The vicious twinkle of his early poems is back, but without quite the same autistic glare. The speaker is no longer any kind of persona, projection, other. This book is Roddy Lumsden writing as himself, in memoriam. The old questions and concerns return, but with a somewhat more sublime perspective. Lost love is still lost, but retrieval is no longer the goal. This time it’s a tribute: “you’re lost forever / and the actors who will play us not yet born.” As author of his own requiem/obituary/wake, Lumsden radiates great vitality. Less Walt Whitman than Tom Sawyer, however, he stays focused on the coffin. Ultimately, his sentence hasn’t changed, it’s just been clarified. No need for morbidity to spoil a perfect carnal moment. Not because it’s not there, but because there’s no longer any competition:
Year in, year out, I catch myself at it:
quelling the candle, drawing down the smalls
of the latest literary starlet,
crushing them into a soft, white ball
I launch into a corner. Deep in the carpet,
the dust mites, to whom I am the God of Virility,
gaze upwards gladly at this cotton comet
which guarantees a season of fertility.
For strength of theme, for honesty, for resonance, the selections from Roddy Lumsden Is Dead make up the heart of this collection: “I want love to be hollow, sham; / I long to be held under.”
The Bubble Bride––commissioned by a hotel/spa near Lumsden’s home–– is a short, fanciful sequence that more or less serves as an empty parking lot for Lumsden’s flashy skateboard tricks. Linguistic control is the primary concern in this section. Hence the twenty-four lines of verse written in a Scottish dialect so thick Lumsden offers a translation (but doesn’t for another, thirty-two line piece). Hence the following list appearing in the section’s title poem: “a fizzcake fusing in the water, / her ration, her ruddy Romeo, her helping: / a suddy and sizzling Szechuan platter, full.” Lumsden’s technical facility with language is certainly impressive, but it’s a bit like seeing Daniel Day Lewis performing in a low-rent kung-fu flick.

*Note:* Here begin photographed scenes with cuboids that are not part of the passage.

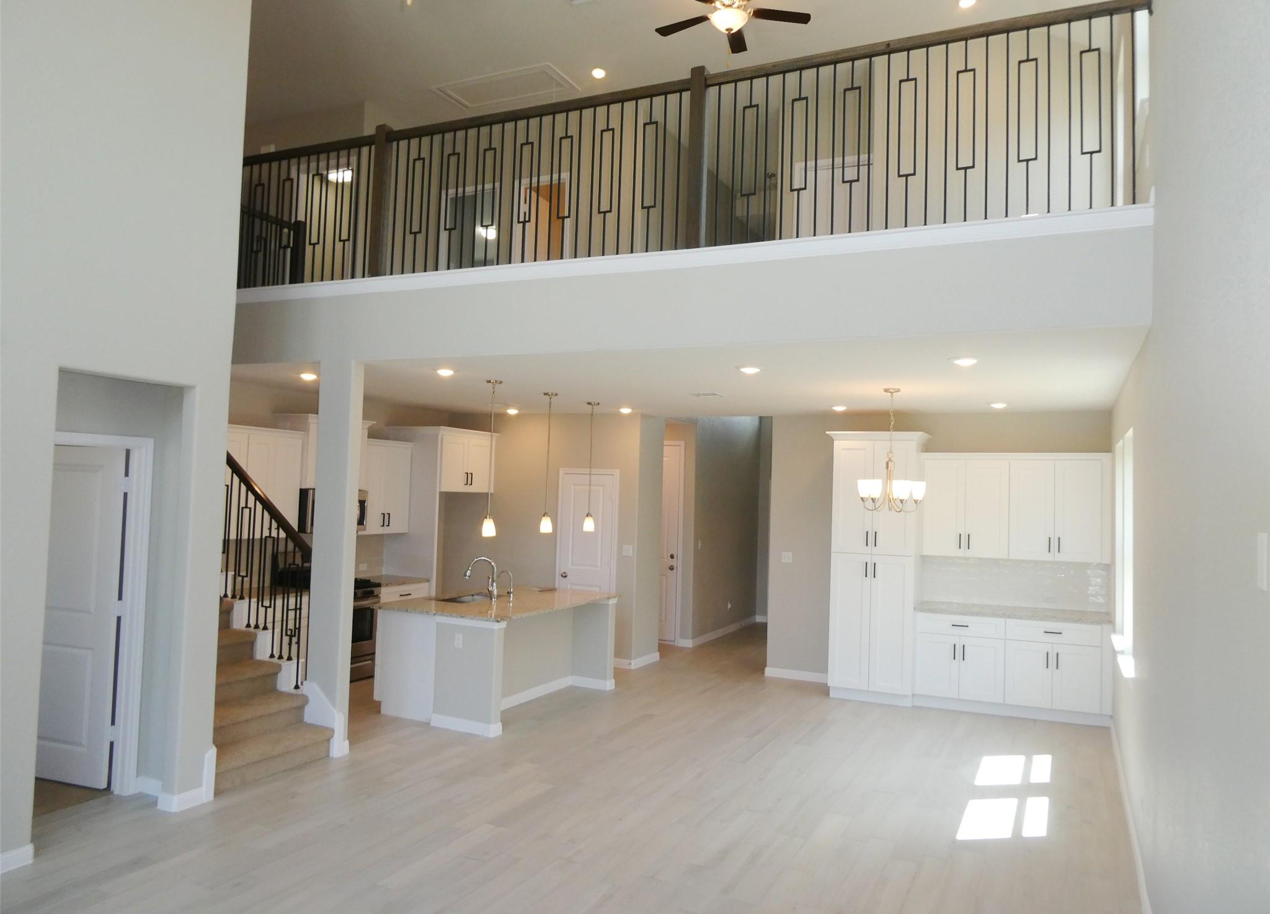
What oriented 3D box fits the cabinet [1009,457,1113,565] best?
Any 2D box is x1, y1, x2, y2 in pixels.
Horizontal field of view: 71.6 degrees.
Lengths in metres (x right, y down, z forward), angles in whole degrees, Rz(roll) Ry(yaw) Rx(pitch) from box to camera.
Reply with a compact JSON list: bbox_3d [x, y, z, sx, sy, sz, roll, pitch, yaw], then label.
[{"bbox_3d":[3.908,0.477,8.142,0.827,0.953,0.330,1,-2,22],"label":"cabinet"}]

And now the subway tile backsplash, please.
[{"bbox_3d":[3.529,1.172,8.226,1.600,0.456,0.025,0,-3,26],"label":"subway tile backsplash"}]

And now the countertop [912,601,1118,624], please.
[{"bbox_3d":[3.388,1.404,7.943,1.600,0.038,0.635,0,-3,26],"label":"countertop"}]

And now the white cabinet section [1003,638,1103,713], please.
[{"bbox_3d":[3.792,1.943,7.989,0.761,0.575,0.567,0,-3,26],"label":"white cabinet section"}]

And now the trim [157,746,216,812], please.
[{"bbox_3d":[-2.619,1.877,5.170,0.155,0.310,0.280,1,-2,26],"label":"trim"}]

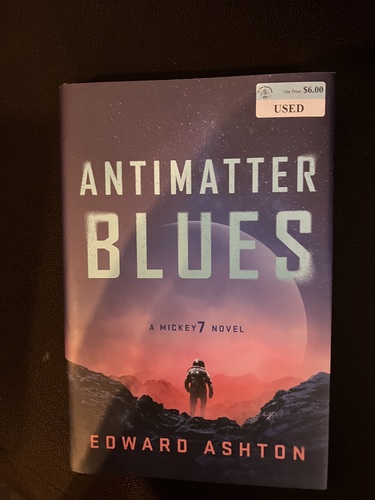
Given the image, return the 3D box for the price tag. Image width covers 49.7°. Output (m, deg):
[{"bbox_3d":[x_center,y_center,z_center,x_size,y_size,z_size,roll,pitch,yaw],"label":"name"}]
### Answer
[{"bbox_3d":[0.052,-0.075,0.204,0.035,0.001,0.018,2,94,7],"label":"price tag"}]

The newest poems are encouraging. The Drowning Man, a thirty-two poem collection, doesn’t read like a cohesive book so much as a loosely themed poetry journal. Many individual pieces and moments stand out––“when meat rains from the sky, / accept it, love will not be hovering nearby” in “Love Cannot Do” and “why did we heave with our fins and gasp / and leave the swamp, if not to hear / the porch door creak, the strangler on the stair” in “Moments of Terror”––but an integrated work it’s not. Good poems that seem less aptly prefaced with ‘The New Book By’ than with ‘More From.’ One particularly well-crafted (and surprisingly warm) piece seems to indicate a departure for Lumsden from some of the old phantoms:
And though the puppy names you gave embarrass them,
that’s all they have, as they huddle on the quayside,
waiting for the ship you promised would arrive,
a ship they are sure will come.
As the ‘new and selected’ appellation suggests, Mischief Night is a whole-hog introduction to Roddy Lumsden. Some generalities you’ll probably sift out: narrative (or at least intensely lyric) needs drive these poems; although the verse is hopping with linguistic antics, the foci of the language are music and rhetoric (unified imagery is not Lumsden’s strong suit; impact is); and, whip-smart as these poems are, they tend to resist chin-stroking analysis. Throughout Mischief Night the rhymes, the larks, the brutal punch-lines tug Lumsden’s poems off the page and into the living context they describe. It’s not that I’d like to sit down for a heart to heart with Roddy Lumsden. It’s that I’d like to be at the next table over when some unwitting filly joins him for a bite.